The core idea of the story is ambiguity, even irrationality. But "irrational" has two meanings. As a schoolboy, Piscine Molitor Patel, tired of hearing his name mispronounced as "pissing", begins a new school year by insisting that he is to be called Pi, writing on the blackboard of every classroom, "Pi ≈ 3.14". Pi (shown in formulas as π) is the most irrational of the so-called irrational numbers; they are those quantities that cannot be expressed as a ratio of integers. In fact, π is the leading member of a special class of irrational numbers called "transcendental numbers", because they are not the result of any simple operations but themselves form the basis for operations: they are sources, not productions. They transcend algebra.

The first number proven to be irrational is the square root of 2, shown as √2. It is the first member of the other class of irrational numbers, the algebraic numbers. Algebraic and Transcendental: these are the two kinds of irrational numbers. And the other meaning of "irrational"? A sort of synonym, even an evil twin, of "illogical".

The transcendental numbers intrigue me. Though few are known, they seem to outnumber all other kinds of numbers.
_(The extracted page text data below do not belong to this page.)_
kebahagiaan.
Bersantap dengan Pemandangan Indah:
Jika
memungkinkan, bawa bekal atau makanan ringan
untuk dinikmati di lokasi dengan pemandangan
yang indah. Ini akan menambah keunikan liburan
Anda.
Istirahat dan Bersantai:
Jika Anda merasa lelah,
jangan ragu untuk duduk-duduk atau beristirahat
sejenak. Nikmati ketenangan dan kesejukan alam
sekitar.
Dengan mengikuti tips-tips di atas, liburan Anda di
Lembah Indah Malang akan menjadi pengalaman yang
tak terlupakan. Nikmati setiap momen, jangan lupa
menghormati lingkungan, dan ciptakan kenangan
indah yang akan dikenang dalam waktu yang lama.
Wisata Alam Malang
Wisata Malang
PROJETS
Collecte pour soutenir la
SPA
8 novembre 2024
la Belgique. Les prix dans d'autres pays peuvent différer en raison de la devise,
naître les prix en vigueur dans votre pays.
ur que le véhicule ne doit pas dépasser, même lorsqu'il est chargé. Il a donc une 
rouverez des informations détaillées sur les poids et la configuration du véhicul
And so I recall Isaiah 45:15, "You are a God who has been hiding Himself." As metaphors, they are even more fascinating, because "transcendental" is a kind of good-angel twin of "divine". If in reading Life of Pi we believe his story throughout (at least, prior to the second half of Chapter 99), he becomes a kind of god to us. Or, at least, an avatar leading us to God. Mr. Pi Patel becomes transcendental. If, instead, we believe the second half of that chapter, seemingly fabricated on the spot to satisfy overly-rational shipping-disaster investigators, we fall from heaven to earth.

Perhaps this story cannot make absolutely everyone believe in God. But it makes a reader clear that the choice of heaven or hell is ours to make, and we will surely attain our choice.